La mesure la plus délétère pour les médecins
L’enquête de l’URPS a essayé de déterminer les facteurs qui pousseraient les médecins à cesser précocément leur activité. Pour les médecins actifs non retraités, on retrouve dans un premier temps l’obligation de participer à la permanence des soins : 53,1% des médecins estiment que ce serait la mesure la plus délétère. Puis, arrivent les nouvelles obligations numériques et enfin, l’obligation de prendre en charge davantage de patients. L’obligation d’adhérer à une CPTS ainsi que le manque de reconnaissance des politiques, de l’administration, des médias et des patients sont également mentionnés mais ne figurent pas parmi les trois principales raisons évoquées par les médecins.
Pour les médecins en cumul emploi-retraite, les résultats sont identiques. Le premier frein reste l’obligation de participer à la permanence des soins.
Une autre raison est également avancée par l’enquête : les conditions fixées pour bénéficier de l'exonération des cotisations vieillesse dues au titre de l'année 2023. D’après l’enquête de l’URPS, seuls 27% des répondants assurent qu’ils vont pouvoir bénéficier de cette exonération, contre 28% qui confient ne pas pouvoir en raison de revenus dépassant le plafond légal de 80 000 euros. Le reste des médecins (45%) avouent ne pas savoir s’ils vont pouvoir en bénéficier ou non. D'après la Carmf, 8854 médecins (sur les quelques 13 000 en cumul activité libérale-retraite) se sont vus rembourser des cotisations cette année.
Des droits supplémentaires en 2024
Cette exonération est pourtant déterminante pour 58% des répondants en cumul, qui considèrent qu’elle doit être pérennisée en 2024. 40% pensent qu’elle doit être modifiée, notamment en augmentant le plafond au-delà des 80 000 euros. Seuls 2% souhaitent voir la fin de cette exonération.
La mesure prendra bel et bien fin en 2024, avec l'ouverture de droits supplémentaires pour les médecins en cumul. Mesure qui ne concerne, pour l'heure, que le régime de base.
Alors, en pleine pénurie médicale, comment inciter les médecins de plus de 60 ans à poursuivre leur activité ? L’URPS a cherché à identifier les mesures qui seraient les plus efficaces.

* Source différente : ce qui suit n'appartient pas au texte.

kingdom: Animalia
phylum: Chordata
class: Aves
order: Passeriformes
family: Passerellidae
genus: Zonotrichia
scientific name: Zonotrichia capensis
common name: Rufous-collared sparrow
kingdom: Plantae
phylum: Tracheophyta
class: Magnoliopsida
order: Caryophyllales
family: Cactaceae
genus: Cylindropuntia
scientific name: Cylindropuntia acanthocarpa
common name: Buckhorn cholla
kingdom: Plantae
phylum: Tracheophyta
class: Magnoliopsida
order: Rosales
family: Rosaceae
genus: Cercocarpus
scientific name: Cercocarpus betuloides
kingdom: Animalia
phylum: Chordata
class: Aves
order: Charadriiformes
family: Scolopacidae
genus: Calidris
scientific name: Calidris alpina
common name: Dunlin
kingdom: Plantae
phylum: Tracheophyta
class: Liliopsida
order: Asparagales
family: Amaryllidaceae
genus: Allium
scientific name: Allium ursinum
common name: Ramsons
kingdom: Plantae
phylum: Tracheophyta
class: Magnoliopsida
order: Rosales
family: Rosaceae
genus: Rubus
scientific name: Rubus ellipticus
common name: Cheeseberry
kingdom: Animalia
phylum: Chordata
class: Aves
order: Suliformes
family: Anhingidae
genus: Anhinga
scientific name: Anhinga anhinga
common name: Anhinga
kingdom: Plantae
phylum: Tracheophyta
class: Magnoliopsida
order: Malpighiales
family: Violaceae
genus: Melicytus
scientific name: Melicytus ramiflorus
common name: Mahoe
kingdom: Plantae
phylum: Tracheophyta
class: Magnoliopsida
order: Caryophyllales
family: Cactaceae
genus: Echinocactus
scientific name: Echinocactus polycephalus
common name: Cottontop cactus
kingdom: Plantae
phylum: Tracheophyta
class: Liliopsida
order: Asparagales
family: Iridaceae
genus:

L’exonération des cotisations
Près de neuf médecins actifs non retraités sur dix considèrent que l’exonération des cotisations, la défiscalisation des honoraires et l’ouverture de points retraite supplémentaires en cumul emploi-retraite pourraient les pousser à continuer leur exercice. En revanche, pour environ 45% d’entre eux, la possibilité de salariat ne les poussera pas à continuer à exercer.
Pour les médecins en cumul emploi-retraite, les observations sont les mêmes. La quasi totalité d’entre eux (96,7%) demandent une exonération des cotisations retraite. 91,8% souhaitent l’ouverture de points retraites supplémentaires et 83,1% réclament la défiscalisation des honoraires. Ils ne sont que 47.5% à plébisciter le salariat.
L’URPS médecins termine son enquête en demandant au Gouvernement ainsi qu’aux parlementaires “de prendre les mesures qui s’imposent pour favoriser la poursuite de l’exercice” des médecins.